Here we get to the question of whether art is subjective or objective. I feel it has to be subjective. There is no place in art for an objective viewpoint. Obviously there is something in rap and hip-hop that appleals to a large amount of people otherwise it wouldn't be so popular. Personally I really enjoyed Rage Against the Machine and the lyrics they had before becoming Audioslave. There's poetry there. That said, then there's the "Meat Dress", anyone remember that? Now that sucked!


----------



## Xanadu (Feb 3, 2006)

Chingy - Balla Baby said:


> I like them black, white, puerto ricon, or haitian,
> like japanese, chinese, or even asian, (okay)
> don't matter what colour on this occasion, (fo sho)
> like smoke take a hit of what I'm blazin,
> ...


Now this is a form of music that is solely based on lyrics, because there is no instruments.


----------



## Benee Wafers (Jul 1, 2006)

Don't get me wrong I'm not saying here that any particular type of music sucks.In reference to Milkmans comment of 25/5........." must admit that i shudder every time someone to whom this genre doesn't appeal uses that as a rationale to say that it, therefore, sucks............" 
I'm just saying that if it sucks to the beholder then it sucks. If I think it sucks then that is relevant if a 100 million other people think differently that's o.k. but it's irrelevant, to me.
Benee Wafers


----------



## Baba Rumraisin (Mar 17, 2006)

Exactly.
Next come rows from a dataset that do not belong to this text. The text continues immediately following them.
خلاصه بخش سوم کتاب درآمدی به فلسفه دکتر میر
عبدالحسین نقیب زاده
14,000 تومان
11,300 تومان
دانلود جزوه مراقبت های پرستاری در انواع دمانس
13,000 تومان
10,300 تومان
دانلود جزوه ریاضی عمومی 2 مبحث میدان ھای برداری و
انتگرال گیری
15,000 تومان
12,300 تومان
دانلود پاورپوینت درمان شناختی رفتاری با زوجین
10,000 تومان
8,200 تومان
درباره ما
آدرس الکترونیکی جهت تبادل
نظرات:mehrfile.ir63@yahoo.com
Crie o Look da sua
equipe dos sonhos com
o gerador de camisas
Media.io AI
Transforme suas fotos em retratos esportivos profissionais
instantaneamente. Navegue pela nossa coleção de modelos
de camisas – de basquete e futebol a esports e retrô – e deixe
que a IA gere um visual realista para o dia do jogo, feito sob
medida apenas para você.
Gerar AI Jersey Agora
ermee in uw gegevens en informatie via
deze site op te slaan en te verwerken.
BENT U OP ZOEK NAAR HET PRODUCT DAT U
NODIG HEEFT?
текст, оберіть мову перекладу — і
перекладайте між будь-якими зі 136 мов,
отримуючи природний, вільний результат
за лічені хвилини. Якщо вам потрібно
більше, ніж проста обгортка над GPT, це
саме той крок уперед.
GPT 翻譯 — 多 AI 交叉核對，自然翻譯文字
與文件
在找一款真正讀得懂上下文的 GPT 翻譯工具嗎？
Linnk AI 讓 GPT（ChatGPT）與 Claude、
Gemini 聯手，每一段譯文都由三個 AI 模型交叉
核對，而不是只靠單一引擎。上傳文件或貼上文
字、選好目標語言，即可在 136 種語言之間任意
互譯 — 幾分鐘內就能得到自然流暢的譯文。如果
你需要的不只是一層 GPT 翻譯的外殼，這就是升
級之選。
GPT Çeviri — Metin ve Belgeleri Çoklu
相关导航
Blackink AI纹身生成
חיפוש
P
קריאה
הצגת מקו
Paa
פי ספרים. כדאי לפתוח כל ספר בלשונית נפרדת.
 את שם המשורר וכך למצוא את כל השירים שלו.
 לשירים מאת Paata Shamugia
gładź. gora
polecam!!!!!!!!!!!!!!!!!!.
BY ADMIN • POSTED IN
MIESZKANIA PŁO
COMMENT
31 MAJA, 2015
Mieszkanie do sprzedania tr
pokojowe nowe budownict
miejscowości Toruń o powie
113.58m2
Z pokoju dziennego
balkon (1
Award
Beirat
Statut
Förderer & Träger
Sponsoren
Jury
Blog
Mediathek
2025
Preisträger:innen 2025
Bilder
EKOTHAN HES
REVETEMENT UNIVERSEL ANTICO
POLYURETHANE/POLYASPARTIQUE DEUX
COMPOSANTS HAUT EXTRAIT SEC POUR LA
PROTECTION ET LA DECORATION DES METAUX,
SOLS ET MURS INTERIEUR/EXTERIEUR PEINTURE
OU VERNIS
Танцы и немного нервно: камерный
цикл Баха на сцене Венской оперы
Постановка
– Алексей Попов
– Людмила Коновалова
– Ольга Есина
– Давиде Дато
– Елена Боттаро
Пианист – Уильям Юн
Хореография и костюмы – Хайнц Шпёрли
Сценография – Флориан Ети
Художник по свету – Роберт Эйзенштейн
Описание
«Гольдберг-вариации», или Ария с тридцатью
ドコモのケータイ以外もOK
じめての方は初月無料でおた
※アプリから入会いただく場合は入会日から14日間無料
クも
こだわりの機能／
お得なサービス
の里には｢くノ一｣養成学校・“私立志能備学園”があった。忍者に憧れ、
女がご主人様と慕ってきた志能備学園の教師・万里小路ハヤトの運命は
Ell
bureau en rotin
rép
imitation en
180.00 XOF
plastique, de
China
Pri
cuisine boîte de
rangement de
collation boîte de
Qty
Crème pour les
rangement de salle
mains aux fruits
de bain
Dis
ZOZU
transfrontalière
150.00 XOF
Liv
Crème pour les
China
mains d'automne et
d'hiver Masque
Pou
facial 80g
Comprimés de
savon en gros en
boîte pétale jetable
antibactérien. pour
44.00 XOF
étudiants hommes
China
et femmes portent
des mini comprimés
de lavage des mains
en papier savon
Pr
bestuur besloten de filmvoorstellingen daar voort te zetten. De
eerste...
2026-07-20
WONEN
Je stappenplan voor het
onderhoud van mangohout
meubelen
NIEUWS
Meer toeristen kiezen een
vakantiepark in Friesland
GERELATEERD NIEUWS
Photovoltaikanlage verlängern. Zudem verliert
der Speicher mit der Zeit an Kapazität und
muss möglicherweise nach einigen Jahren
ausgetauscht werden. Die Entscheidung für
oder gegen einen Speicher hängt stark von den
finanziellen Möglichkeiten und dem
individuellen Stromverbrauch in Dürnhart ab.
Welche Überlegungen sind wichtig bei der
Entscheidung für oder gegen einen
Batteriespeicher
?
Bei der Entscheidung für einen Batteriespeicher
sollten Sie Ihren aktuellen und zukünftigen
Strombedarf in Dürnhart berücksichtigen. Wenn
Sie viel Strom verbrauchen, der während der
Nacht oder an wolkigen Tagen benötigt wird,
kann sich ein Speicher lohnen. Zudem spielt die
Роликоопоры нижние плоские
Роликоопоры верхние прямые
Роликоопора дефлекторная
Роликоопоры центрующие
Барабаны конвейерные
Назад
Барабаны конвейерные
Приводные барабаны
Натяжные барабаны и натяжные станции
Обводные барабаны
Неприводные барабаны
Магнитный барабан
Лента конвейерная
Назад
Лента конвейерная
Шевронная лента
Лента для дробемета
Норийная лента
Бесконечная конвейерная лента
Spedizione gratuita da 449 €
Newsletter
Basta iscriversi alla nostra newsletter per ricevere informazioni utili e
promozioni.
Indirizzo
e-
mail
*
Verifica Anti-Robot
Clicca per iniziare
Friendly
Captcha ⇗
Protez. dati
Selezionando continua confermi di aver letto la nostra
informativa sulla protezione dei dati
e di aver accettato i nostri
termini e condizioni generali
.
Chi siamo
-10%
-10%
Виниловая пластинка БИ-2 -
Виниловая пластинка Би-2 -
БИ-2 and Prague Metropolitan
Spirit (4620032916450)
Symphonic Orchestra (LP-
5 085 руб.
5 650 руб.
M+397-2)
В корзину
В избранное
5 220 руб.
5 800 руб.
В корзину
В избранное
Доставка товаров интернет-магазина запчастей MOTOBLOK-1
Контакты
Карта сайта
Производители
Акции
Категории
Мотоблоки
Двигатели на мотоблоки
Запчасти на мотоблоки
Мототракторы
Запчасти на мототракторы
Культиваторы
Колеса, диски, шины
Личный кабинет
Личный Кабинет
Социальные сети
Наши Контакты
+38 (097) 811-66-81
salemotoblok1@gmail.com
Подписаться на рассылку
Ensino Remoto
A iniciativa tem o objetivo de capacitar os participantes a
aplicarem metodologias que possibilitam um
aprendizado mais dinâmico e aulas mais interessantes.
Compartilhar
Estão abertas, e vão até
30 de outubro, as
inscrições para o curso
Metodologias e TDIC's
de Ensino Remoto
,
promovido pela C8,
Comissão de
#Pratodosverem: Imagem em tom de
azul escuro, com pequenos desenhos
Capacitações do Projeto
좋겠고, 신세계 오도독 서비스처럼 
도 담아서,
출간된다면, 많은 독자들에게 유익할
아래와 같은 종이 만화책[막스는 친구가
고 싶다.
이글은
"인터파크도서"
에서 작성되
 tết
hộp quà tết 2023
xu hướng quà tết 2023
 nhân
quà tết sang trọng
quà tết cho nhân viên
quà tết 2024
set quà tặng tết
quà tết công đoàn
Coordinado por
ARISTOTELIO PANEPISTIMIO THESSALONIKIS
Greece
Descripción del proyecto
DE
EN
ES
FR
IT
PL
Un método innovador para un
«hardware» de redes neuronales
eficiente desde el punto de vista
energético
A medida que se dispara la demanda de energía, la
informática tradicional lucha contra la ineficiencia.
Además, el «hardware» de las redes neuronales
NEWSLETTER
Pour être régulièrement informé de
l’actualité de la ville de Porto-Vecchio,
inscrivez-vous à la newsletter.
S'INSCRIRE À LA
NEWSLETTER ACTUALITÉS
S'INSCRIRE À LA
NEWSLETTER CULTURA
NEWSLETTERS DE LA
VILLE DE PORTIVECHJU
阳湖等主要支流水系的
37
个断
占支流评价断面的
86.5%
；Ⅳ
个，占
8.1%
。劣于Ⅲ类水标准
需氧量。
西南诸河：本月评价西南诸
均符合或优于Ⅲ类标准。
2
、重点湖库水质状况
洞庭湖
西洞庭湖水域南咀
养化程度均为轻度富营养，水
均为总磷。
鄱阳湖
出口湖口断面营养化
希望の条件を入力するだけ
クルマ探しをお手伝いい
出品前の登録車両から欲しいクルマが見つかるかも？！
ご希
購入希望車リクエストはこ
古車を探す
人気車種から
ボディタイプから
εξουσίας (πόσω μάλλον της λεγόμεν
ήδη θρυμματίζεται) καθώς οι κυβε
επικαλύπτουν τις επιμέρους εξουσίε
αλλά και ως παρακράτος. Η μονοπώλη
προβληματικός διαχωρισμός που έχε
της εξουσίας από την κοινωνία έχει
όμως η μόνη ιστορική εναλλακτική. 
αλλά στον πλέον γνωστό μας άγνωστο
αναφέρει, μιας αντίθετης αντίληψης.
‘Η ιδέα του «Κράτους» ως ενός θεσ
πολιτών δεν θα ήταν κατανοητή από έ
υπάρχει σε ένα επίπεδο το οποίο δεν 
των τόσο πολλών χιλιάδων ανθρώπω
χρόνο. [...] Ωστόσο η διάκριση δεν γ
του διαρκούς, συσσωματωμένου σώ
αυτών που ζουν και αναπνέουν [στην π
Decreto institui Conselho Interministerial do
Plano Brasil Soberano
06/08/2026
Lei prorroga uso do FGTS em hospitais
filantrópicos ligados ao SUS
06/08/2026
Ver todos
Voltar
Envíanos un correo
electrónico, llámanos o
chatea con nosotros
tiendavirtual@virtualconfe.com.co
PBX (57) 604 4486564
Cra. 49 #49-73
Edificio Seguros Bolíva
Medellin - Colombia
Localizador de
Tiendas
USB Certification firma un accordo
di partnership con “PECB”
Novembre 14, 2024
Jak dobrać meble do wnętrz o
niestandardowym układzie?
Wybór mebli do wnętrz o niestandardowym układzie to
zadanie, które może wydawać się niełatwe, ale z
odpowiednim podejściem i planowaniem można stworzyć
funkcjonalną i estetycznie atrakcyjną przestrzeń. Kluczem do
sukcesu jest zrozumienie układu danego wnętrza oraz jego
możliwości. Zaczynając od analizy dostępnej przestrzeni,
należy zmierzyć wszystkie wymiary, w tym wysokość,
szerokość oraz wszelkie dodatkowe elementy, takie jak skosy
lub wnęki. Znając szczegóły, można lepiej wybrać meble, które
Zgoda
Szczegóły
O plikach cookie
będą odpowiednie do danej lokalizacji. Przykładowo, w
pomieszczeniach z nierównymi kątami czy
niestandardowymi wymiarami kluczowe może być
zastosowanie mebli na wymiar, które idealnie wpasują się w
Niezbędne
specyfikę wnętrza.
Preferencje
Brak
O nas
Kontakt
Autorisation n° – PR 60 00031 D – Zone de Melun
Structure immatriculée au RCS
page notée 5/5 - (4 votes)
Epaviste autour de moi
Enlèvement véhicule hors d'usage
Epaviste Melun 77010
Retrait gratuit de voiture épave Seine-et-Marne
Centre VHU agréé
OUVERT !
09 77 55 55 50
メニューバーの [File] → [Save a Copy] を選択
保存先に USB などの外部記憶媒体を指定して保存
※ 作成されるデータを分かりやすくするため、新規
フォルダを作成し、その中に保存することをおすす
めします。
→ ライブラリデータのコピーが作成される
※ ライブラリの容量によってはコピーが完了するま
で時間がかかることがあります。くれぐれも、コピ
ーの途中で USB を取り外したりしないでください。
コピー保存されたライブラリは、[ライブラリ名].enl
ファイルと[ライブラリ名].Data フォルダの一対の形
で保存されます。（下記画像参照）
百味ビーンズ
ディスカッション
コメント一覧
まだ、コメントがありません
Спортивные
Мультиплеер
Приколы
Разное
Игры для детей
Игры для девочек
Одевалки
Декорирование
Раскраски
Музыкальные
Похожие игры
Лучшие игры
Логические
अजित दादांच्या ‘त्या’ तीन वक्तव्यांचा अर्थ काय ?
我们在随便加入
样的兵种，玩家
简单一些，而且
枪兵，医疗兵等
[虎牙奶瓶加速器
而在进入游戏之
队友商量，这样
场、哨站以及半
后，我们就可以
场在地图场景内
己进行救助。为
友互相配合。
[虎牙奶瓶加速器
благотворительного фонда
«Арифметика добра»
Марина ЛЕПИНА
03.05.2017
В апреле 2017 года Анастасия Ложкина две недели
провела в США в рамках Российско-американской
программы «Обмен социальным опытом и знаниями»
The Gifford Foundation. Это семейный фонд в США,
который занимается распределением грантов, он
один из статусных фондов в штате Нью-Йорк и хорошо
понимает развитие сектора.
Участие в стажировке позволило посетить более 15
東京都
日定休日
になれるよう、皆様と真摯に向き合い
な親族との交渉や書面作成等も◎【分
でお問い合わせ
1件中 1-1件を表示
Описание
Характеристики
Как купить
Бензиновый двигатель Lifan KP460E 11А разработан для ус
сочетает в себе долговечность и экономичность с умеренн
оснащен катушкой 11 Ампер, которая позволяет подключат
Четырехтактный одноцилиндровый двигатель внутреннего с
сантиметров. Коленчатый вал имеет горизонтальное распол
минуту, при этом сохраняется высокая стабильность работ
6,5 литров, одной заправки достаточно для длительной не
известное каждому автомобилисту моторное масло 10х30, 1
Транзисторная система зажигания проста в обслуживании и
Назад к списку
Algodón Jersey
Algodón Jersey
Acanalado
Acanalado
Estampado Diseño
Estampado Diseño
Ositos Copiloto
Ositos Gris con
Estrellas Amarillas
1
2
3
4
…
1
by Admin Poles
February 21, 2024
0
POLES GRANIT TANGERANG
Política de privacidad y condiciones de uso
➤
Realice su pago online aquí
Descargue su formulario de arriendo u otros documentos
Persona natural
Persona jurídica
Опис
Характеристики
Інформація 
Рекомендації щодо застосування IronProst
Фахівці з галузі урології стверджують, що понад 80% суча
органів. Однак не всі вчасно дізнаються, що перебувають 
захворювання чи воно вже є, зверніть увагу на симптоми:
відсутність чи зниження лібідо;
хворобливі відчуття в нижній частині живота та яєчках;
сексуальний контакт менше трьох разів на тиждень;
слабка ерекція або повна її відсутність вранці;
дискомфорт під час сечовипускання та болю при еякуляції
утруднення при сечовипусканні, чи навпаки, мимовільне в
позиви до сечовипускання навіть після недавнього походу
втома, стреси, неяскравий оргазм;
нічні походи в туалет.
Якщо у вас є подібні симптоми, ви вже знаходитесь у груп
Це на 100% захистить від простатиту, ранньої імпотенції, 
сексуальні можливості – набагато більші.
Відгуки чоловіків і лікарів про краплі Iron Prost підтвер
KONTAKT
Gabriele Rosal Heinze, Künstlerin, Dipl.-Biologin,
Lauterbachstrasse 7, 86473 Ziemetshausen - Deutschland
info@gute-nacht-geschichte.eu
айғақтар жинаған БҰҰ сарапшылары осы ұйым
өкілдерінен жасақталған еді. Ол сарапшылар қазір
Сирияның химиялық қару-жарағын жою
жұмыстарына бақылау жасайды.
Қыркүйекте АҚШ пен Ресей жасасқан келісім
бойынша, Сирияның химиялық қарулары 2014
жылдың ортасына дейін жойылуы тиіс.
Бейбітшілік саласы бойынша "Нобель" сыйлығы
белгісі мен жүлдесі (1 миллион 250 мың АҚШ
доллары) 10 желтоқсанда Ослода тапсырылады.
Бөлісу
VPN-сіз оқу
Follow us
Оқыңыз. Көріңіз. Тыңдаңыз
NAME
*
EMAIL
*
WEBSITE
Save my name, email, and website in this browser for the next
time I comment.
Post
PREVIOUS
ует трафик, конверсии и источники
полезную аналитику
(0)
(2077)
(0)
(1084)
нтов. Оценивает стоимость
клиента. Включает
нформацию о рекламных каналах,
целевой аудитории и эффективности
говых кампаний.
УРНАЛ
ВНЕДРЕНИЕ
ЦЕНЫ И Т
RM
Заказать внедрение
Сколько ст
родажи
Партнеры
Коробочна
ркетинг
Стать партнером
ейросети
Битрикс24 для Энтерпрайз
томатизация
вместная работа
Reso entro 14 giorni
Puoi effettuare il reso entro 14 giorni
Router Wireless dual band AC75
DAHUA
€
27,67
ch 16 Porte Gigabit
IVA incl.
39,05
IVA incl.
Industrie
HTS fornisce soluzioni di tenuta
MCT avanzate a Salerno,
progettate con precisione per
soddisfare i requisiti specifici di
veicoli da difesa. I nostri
Music is a subjective thing.


----------



## david henman (Feb 3, 2006)

Benee Wafers said:


> Don't get me wrong I'm not saying here that any particular type of music sucks.In reference to Milkmans comment of 25/5........." must admit that i shudder every time someone to whom this genre doesn't appeal uses that as a rationale to say that it, therefore, sucks............"
> I'm just saying that if it sucks to the beholder then it sucks. If I think it sucks then that is relevant if a 100 million other people think differently that's o.k. but it's irrelevant, to me.
> Benee Wafers


...that was my comment. i'll stand by it. 

anyone who claims that an entire genre of music "sucks" is certainly welcome to that opinion, as well as any stigma that comes with it.

-dh


----------



## rippinglickfest (Jan 1, 2006)

*Gord*

Hey lightfoot is a Canadian institution..................a great storyteller and a true ambassador for music from the Great White North.

Ray


----------



## sneakypete (Feb 2, 2006)

hey I thought all country stars are related...ever seen the movie Deliverance?


----------